I continued, “You talked me into buying those coats. You told me they were cool.”

“I didn’t know what I was saying, I was delirious from the smell,” Pam claimed.

“What? I have trusted you all these years. I only buy what you tell me looks good on me,” I whined.

“Well, you’ve been living a lie. The suede coat is putrid and the leather coat is rank. The smell has actually permeated my glasses.”

“I know this is your headache talking. You’re tense. We had such a good time at the estate sale, didn’t we?”

“I have a headache because I’ve been sitting on a plane for two hours with jacketed corpses missing their bodies. And for two days leading up to that I was stuck in a hotel room and a tiny rental car with the damn things, which, for some secret reason you would not let leave your side. I need fresh air!”

“I couldn’t pass them up, not for that price. You even said, ‘It’s sixteen dollars total for cryin’ out loud, what’s the big decision?’”

“I said that because you were stymied over whether or not to spend sixteen dollars when we were already forty-five minutes late for a brunch that had our jobs on the line.”

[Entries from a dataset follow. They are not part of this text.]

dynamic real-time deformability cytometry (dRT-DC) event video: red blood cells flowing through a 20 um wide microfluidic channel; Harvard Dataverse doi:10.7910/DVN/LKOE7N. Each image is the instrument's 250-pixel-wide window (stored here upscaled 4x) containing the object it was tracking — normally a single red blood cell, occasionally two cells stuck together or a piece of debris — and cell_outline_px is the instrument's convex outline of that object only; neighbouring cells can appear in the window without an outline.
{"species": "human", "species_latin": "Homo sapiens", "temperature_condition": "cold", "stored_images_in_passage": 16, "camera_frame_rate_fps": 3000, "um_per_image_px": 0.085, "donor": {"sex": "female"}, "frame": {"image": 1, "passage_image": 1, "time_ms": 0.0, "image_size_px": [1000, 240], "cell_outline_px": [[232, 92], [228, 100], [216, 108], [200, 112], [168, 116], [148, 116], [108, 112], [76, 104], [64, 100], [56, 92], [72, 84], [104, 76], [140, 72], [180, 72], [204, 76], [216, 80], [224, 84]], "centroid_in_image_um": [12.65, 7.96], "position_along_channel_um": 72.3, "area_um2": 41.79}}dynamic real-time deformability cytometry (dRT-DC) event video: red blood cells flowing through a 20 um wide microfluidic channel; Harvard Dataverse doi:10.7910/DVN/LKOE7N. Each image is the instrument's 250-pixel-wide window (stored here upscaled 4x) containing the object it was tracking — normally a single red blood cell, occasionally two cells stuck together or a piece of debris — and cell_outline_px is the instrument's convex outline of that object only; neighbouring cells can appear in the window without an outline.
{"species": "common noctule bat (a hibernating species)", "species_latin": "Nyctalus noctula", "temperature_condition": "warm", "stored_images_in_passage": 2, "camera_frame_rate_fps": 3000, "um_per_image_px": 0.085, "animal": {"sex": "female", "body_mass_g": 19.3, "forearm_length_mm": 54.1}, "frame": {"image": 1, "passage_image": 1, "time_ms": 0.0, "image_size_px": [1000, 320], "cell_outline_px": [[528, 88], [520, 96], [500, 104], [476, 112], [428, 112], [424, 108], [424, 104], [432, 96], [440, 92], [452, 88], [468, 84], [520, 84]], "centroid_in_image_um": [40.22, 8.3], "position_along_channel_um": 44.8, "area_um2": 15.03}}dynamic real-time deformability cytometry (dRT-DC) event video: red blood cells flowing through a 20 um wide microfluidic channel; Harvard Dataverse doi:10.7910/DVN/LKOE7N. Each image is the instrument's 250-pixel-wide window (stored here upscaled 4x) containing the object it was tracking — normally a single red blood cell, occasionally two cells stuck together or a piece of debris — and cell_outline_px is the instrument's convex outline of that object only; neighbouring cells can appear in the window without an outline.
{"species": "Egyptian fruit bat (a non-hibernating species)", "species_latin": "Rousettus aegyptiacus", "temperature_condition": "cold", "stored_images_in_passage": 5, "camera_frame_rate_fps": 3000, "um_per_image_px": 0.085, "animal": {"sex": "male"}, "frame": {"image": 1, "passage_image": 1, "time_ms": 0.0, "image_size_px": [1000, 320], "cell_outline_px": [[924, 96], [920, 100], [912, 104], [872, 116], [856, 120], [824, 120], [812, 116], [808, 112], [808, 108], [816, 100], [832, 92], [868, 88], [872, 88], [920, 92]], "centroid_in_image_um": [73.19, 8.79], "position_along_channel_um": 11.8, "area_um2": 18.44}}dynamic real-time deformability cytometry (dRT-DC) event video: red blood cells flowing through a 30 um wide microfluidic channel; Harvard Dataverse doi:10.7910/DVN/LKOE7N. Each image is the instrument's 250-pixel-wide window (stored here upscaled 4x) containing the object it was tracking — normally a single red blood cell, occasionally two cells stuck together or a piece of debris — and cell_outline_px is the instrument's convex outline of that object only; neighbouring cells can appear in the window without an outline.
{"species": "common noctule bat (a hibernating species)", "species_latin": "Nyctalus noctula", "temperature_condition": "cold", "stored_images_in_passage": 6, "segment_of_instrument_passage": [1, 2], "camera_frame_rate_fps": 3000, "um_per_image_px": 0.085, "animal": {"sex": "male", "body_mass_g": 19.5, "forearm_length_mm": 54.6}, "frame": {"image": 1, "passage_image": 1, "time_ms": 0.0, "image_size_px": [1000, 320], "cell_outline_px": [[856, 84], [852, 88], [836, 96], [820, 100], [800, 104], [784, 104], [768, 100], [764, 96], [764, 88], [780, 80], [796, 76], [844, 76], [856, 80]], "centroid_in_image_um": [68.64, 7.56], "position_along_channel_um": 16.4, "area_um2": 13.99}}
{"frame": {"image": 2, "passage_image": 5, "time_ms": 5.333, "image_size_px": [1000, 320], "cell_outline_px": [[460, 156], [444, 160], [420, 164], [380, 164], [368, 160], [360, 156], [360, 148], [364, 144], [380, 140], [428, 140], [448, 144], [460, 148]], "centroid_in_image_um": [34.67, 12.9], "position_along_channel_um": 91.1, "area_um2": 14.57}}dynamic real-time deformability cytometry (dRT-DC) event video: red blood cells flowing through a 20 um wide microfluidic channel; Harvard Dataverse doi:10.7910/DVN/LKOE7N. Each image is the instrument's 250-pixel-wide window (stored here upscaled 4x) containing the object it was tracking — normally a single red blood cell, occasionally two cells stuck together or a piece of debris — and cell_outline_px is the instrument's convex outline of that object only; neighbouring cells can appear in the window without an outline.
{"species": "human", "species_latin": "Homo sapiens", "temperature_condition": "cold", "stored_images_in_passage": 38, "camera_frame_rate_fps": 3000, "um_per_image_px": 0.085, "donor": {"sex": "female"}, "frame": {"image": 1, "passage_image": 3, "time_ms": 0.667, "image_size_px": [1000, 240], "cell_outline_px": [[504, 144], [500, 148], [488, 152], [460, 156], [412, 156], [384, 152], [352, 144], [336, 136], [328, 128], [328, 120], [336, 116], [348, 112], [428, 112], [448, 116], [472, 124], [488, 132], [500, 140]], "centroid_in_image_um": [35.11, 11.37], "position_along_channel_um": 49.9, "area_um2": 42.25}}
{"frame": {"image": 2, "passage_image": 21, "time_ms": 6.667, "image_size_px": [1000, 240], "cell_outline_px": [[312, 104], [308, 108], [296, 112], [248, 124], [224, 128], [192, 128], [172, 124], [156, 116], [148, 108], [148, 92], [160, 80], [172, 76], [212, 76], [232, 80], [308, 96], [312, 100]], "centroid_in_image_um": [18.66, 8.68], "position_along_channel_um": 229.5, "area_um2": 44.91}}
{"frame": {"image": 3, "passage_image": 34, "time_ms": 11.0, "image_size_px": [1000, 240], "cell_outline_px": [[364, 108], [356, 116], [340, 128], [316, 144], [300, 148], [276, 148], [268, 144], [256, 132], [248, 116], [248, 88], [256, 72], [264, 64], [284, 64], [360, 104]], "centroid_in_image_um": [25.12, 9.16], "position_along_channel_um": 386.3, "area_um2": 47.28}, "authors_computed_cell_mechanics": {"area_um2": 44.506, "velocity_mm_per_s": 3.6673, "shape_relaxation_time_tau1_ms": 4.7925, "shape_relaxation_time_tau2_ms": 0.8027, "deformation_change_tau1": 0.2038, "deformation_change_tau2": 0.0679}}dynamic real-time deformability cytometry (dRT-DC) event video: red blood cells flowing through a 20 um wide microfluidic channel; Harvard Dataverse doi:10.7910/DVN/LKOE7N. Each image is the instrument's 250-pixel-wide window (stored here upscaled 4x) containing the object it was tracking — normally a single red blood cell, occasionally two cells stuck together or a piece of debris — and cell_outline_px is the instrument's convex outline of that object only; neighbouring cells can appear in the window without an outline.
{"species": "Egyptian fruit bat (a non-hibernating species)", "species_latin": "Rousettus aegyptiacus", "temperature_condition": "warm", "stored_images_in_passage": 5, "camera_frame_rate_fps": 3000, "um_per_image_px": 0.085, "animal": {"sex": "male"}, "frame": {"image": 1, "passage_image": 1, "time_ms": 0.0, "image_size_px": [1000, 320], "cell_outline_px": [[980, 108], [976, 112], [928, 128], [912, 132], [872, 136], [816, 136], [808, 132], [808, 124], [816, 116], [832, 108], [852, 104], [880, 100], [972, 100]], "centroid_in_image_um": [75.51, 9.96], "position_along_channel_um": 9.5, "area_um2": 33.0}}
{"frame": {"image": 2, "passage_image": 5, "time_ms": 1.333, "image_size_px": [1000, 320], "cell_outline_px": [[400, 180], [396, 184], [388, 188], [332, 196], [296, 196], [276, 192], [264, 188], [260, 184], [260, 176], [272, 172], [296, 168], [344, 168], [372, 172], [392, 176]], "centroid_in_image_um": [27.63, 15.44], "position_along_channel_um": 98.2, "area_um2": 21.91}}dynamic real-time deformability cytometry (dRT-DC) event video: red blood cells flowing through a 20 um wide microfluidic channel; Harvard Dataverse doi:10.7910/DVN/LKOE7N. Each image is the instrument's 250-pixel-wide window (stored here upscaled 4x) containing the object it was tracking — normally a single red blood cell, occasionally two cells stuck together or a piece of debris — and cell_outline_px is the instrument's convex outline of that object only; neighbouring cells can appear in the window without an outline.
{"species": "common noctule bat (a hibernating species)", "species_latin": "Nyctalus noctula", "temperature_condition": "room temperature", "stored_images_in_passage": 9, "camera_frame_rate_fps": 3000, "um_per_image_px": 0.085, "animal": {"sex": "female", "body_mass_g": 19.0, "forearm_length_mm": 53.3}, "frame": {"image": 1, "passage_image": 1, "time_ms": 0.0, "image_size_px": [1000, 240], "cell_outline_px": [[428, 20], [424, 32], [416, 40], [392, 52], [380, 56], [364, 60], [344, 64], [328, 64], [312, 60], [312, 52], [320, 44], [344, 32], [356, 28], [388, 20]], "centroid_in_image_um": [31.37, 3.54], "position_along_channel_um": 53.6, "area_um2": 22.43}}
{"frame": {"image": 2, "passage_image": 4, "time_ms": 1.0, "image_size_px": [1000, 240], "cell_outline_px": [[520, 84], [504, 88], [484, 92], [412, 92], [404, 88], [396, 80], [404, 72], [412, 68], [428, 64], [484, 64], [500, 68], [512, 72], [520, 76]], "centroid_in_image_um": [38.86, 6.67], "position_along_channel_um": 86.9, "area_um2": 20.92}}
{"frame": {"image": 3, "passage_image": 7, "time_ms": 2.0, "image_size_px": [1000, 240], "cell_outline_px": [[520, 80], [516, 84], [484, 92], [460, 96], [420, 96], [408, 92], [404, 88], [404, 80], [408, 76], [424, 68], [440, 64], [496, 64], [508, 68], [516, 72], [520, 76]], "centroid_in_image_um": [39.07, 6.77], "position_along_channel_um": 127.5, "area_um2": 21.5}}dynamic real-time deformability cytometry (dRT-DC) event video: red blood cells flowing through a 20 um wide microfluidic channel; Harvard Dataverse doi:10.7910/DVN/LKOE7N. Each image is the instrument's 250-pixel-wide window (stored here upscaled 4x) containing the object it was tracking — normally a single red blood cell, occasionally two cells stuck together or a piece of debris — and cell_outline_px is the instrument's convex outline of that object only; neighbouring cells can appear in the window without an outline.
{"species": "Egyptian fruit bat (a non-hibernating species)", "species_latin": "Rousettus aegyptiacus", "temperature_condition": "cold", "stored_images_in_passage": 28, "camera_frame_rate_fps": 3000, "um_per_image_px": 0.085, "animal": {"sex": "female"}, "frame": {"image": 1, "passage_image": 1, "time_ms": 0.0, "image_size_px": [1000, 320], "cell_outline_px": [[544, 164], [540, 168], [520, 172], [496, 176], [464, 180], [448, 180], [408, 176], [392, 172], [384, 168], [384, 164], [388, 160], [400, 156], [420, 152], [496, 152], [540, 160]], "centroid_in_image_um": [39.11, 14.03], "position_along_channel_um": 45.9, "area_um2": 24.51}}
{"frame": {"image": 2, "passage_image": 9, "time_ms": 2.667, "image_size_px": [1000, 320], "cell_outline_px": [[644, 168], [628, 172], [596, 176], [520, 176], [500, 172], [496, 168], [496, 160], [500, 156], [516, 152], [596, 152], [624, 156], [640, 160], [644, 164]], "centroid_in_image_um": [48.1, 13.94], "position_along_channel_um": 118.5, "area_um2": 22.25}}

“Now you are just exaggerating. Our jobs were only on the line the next day when we were late for the portfolio review. Honestly, I don’t know what on earth I was thinking when I went back down to that bar. You know I can’t hold my liquor. And I don’t even smoke! And I already apologized for that.”

“The coats are so old and mildewy that the only thing holding them together is the smell.”

A few moments of silence gathered between us as we continued our hike through the airport.

I broke the silence with, “It was fun, wasn’t it?”